- Text block
....................

Monday, July 8, 2013

Rattle snakes and Alexipharmacal plants

Our intrepid Carolina explorers were always worried about rattlesnakes. What does one do about snakes that make frightening noises and whose bites can result in pain, bleeding, nausea and vomiting, low blood pressure, blurred vision, tissue damage, etc. (Although apparently not all rattlesnake bites even deliver venom; it's possible to get bitten and come to no serious harm.) The main effective treatment these days is antivenom, which wasn't around in the early 1700s. Catesby worried quite a bit about rattlesnakes - see his descriptions of their bites in the Natural History (vol. 2, p. 41), and in his plant collections.

Joseph Lord, living in coastal South Carolina in 1704, was also concerned. Three of his specimens contain labels mentioning the use of plants against rattlesnake bites. My favorite is this one, Eupatorium rotundifolium on H.S. 268 f. 35. His label reads:

“This (I think) I have sent you formerly without a name, as now it comes: but I desire you would please to let me know it’s name. Besides that an Indian told me of it's use in feavers, its found to be Alexipharmacal, & an admirable antidote against the Poison of Rattle-snakes in particular, conquering the Venom of their biteing. Gathered, Aug. 15, 1704, having been near a month in flower. It grows common in our woods, both in high & low land. There are divers other plants growing commonly that seem to be varieties of this.”

....................

- Excerpted data
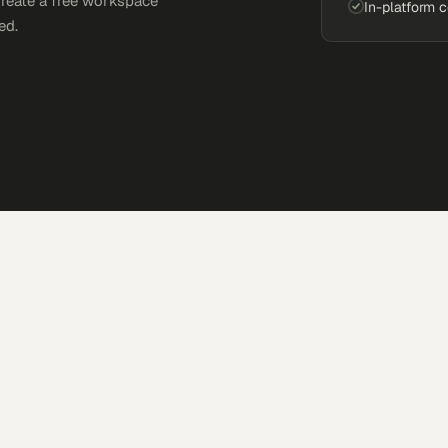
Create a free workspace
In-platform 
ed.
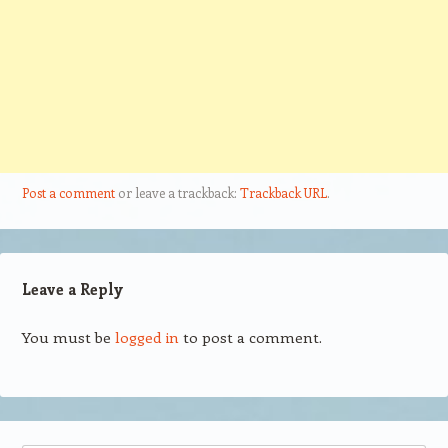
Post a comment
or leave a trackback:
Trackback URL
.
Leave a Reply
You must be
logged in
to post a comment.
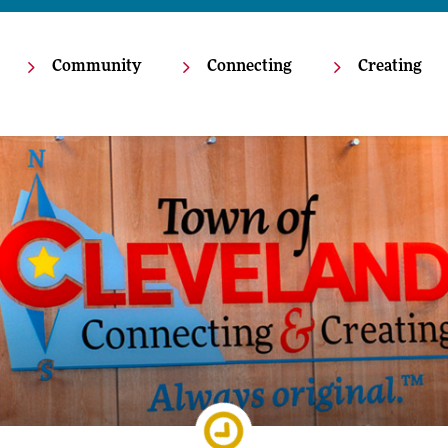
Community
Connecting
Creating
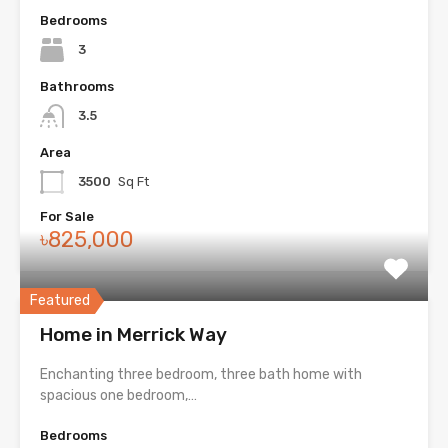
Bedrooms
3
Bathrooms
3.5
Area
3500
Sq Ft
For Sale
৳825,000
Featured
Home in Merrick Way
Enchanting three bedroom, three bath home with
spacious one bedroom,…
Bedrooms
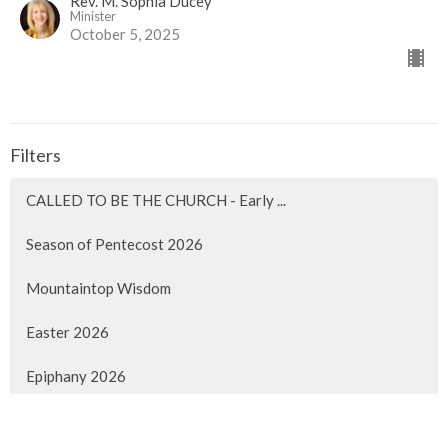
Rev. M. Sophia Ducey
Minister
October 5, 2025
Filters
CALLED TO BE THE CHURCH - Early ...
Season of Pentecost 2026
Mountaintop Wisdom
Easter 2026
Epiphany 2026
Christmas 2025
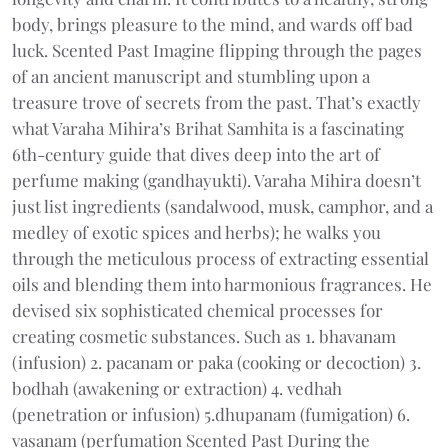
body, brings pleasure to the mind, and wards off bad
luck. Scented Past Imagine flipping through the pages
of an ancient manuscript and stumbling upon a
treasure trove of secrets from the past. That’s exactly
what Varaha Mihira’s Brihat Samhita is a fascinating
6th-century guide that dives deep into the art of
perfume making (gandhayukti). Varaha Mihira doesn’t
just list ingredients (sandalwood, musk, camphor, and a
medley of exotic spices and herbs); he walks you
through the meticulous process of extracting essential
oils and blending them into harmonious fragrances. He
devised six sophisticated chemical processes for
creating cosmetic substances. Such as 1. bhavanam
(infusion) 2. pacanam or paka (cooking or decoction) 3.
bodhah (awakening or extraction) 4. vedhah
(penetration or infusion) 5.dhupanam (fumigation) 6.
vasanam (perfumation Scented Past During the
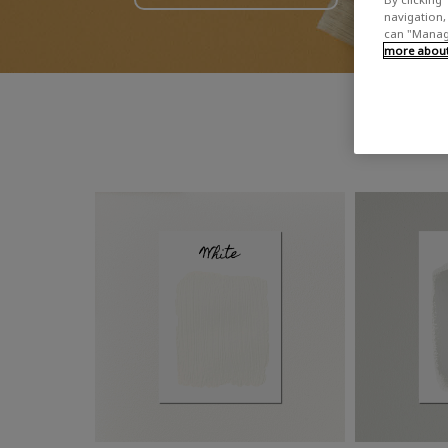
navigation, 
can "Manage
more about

....................

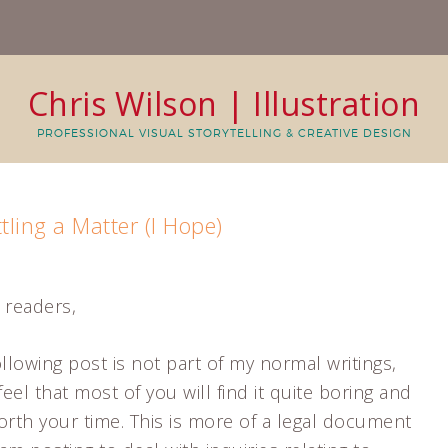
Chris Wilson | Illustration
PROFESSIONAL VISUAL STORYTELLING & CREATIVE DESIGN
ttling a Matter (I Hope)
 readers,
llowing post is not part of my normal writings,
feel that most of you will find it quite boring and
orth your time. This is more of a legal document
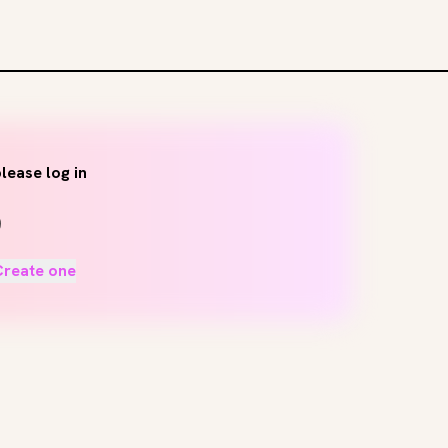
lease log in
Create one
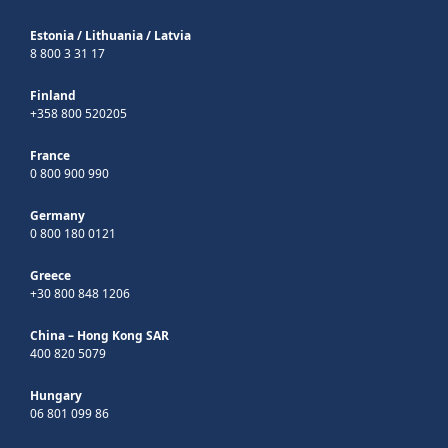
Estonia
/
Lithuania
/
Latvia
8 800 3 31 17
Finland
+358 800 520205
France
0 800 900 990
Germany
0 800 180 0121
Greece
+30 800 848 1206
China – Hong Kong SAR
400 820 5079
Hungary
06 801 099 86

....................

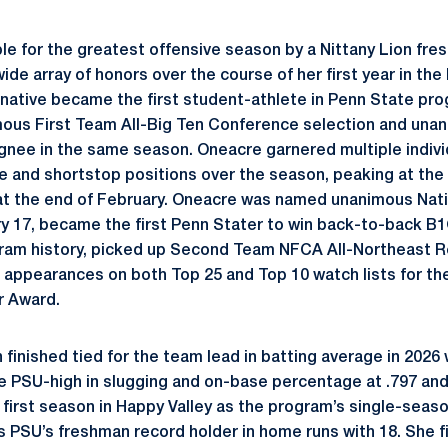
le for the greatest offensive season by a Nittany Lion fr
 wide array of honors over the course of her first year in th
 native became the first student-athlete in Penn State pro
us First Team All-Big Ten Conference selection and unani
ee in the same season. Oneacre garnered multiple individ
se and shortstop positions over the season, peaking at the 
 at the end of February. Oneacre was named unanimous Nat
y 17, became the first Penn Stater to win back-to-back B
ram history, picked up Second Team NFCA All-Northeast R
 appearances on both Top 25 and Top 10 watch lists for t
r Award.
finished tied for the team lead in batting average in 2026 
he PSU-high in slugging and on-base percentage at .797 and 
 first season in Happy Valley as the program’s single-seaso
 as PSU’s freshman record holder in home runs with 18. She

....................

- Problems and tasks
1) In the rattlesnake post, on what date did Joseph Lord gather the Eupatorium rotundifolium specimen?
2) Explain why, according to the rattlesnake post, a person bitten by a rattlesnake may suffer no serious harm.

- Written responses
1) Aug. 15, 1704.

2) Not every rattlesnake bite delivers venom. A person can therefore be bitten and still come to no serious harm.